The second of those very cold winters was four years ago. I had been in Switzerland for several months, winding up the parental home, but was not yet ready to leave this country of my growing. A dear and enduring friend, a fellow hermit, gave me sanctuary. She, along with her dog, two cats and a tortoise, lived on the edge of a small farming village. Her house was a Stöckli, a tiny, three storey wooden house with external steps up to the entrance on the first floor – so that it could be reached even when the snow was deep.

We were comfortable together. She had known me from when I was eight or nine, cut adrift from my moorings, at sea in a foreign country. She recognised me then as a fellow solitude, a being whose heart beat out of time with the rest. An only child, her life criss-crossed countries, too. Her stories, whether about the days doings or the deep past, were vivid, details and emotions remembered, and told always with dry humour: the grandfather, bigger than life itself, training horses at Chantilly; a big lemon car with my friend, always tiny – tinier still when young, lost in the upholstery of the backseat. The fortunes of English family rose and sank – at one time owners of London pubs with Russian names. She told tales of her indomitable mother, and of her small son, so enchanted by trains he would clamber onto them at the village station, trains that reloaded at this small Swiss town and were heading for Moscow.

That winter we entered a daily rhythm. We breakfasted together, each with our preferred pot of tea. Then I struck out into the morning dark, crossing snowy fields, striding through beech and pine woods and across the railway tracks to catch a train into Berne. I’d spend the day burrowing through archives, pausing briefly for lunch in the canteen.

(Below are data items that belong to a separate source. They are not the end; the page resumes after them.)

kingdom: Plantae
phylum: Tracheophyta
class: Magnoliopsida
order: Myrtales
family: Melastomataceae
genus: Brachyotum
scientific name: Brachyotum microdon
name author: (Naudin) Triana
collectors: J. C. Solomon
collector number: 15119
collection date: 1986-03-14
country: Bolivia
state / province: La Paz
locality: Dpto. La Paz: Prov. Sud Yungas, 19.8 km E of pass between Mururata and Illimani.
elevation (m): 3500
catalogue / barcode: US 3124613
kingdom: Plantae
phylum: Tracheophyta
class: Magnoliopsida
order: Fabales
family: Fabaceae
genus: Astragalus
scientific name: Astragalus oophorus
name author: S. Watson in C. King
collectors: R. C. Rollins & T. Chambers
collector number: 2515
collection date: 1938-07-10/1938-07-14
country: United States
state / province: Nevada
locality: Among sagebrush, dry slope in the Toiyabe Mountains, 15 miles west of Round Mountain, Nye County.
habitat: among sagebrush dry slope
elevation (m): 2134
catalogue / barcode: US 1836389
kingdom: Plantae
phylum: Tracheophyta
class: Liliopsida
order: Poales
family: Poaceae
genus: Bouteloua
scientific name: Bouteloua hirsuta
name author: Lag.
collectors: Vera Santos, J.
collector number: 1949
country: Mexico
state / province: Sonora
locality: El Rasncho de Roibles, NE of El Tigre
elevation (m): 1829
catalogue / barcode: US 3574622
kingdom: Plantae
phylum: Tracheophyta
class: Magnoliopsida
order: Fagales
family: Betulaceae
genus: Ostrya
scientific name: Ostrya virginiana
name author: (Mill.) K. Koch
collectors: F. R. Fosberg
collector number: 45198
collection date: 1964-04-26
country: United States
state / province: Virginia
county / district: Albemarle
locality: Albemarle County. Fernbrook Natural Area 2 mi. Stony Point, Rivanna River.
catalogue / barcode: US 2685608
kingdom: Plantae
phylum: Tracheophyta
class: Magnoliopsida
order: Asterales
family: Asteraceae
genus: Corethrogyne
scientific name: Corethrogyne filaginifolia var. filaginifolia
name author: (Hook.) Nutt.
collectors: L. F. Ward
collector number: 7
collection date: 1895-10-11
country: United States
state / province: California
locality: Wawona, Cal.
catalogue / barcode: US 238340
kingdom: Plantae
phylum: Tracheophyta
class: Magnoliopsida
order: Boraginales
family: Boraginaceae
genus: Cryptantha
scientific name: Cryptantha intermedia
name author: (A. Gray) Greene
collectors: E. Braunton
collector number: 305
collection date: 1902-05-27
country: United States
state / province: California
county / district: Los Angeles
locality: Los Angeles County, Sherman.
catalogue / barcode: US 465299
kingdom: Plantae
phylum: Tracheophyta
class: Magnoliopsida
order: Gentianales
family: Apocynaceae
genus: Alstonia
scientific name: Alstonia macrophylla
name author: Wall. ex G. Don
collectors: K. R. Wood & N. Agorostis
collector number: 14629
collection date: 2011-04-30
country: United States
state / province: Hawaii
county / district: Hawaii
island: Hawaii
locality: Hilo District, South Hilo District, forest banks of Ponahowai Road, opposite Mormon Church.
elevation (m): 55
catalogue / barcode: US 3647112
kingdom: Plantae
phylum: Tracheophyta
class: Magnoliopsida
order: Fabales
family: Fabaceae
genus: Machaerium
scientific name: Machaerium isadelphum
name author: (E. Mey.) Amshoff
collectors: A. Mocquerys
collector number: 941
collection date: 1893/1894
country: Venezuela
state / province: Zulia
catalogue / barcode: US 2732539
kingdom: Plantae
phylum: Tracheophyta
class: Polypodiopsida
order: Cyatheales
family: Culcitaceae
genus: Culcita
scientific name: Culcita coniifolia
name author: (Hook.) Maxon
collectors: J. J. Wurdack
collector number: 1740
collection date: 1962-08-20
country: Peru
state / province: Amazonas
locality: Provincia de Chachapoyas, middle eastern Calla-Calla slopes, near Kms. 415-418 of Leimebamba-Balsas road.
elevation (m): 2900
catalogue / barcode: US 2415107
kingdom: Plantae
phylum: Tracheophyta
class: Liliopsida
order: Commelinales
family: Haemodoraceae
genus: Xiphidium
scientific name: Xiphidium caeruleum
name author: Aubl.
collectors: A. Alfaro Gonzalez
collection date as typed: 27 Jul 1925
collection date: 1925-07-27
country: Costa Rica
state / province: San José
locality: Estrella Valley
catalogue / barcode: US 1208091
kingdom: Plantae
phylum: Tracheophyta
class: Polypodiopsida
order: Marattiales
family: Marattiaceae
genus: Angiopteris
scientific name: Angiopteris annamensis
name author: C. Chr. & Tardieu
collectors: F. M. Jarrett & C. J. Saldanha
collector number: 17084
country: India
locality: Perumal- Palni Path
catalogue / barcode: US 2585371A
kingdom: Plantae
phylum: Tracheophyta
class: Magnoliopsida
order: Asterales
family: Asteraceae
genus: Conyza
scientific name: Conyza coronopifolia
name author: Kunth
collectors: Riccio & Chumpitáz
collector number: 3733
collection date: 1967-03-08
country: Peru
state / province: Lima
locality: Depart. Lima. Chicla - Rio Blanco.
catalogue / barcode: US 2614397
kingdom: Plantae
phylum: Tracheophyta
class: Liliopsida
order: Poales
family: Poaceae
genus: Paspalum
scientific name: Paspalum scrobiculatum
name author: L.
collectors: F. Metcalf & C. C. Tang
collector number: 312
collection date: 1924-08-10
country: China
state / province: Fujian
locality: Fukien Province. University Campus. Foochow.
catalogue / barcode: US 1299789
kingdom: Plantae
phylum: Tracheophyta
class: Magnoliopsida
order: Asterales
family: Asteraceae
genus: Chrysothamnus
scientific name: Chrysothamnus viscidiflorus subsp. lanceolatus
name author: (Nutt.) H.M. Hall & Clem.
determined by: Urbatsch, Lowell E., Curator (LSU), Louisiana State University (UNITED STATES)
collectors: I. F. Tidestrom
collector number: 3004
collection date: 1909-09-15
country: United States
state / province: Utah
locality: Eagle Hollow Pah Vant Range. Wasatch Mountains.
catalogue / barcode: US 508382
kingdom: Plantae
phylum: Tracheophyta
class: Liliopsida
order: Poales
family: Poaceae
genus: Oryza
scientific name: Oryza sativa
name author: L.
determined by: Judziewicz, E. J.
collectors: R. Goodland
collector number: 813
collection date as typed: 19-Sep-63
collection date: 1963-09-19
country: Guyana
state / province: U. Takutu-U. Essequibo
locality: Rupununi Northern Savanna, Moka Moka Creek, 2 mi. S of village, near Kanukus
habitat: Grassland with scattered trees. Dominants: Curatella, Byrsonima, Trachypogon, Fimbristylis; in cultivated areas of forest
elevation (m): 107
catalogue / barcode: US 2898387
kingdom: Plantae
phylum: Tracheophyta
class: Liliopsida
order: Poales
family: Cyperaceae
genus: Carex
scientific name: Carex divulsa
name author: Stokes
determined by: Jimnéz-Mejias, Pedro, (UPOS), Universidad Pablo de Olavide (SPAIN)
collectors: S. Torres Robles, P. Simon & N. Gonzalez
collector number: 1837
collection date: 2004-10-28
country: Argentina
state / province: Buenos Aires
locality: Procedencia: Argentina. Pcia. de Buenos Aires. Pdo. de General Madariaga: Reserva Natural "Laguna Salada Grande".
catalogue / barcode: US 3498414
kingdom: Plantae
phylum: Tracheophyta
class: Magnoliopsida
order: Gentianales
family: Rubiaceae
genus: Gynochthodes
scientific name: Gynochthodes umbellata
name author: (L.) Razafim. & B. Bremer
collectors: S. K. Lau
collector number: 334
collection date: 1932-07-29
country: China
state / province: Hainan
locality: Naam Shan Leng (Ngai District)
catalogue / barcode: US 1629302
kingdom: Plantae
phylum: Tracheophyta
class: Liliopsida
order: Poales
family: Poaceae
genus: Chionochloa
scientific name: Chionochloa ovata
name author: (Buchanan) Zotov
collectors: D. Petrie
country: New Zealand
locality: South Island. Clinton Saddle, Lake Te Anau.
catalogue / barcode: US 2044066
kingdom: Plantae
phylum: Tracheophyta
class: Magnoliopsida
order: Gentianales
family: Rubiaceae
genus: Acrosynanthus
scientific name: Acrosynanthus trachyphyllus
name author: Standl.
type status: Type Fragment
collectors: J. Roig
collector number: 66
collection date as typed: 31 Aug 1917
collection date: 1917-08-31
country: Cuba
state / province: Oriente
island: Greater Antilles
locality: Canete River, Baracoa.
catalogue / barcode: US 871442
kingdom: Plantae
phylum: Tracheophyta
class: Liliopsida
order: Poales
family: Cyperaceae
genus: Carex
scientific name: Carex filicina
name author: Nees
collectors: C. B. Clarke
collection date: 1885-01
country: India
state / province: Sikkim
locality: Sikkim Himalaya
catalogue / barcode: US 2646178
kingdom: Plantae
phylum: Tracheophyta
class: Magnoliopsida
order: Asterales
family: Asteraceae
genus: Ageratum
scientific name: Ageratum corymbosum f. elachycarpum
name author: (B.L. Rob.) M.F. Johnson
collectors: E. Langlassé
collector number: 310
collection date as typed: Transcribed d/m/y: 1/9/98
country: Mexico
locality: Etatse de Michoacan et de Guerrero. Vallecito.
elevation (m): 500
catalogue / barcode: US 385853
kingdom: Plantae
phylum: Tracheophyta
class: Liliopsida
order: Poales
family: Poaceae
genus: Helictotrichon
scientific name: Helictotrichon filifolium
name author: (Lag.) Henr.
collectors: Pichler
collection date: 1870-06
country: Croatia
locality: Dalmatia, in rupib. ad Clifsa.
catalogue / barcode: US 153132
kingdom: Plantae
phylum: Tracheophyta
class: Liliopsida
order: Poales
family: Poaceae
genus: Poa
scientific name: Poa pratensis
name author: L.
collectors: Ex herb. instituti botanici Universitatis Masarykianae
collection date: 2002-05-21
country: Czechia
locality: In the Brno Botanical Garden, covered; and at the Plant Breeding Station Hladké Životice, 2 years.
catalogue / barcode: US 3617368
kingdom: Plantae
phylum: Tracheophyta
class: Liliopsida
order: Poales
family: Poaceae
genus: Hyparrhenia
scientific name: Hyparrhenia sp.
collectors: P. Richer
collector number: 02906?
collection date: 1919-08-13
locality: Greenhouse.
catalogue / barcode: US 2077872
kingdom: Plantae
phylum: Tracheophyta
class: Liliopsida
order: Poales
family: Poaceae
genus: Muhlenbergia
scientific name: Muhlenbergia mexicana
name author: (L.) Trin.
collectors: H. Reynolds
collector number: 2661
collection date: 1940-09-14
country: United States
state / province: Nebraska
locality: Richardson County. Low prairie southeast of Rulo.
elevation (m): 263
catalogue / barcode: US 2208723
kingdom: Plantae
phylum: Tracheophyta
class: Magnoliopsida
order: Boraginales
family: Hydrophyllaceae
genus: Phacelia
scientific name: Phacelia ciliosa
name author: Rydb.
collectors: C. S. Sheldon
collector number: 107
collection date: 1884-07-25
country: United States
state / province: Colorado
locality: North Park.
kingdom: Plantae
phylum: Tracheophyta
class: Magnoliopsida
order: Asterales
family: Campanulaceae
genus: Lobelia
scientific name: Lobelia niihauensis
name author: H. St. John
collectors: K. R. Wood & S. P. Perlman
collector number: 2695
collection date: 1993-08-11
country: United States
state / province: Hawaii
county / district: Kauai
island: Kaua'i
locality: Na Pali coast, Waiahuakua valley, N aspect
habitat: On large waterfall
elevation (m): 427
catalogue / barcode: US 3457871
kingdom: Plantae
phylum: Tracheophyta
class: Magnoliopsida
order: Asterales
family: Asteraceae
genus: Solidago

I had found a pile of coupons in a desk drawer whilst clearing out the parental home. Some were still valid. These I cashed in for punnets of gourmet soups which I brought back to the Stöckli each night. And so in one fell swoop we managed to avoid money and cooking, those pitfalls of mutual obligation, and thanked my dear late Papa for his hoarding.

I heard at the beginning of this week that my friend had died and I could feel myself longing for that intense cold again. This morning, on my walk, I looked up at our local mountain. It was coated with thick snow. So deep and only May. More snow than I have seen on Mount Wellington for years.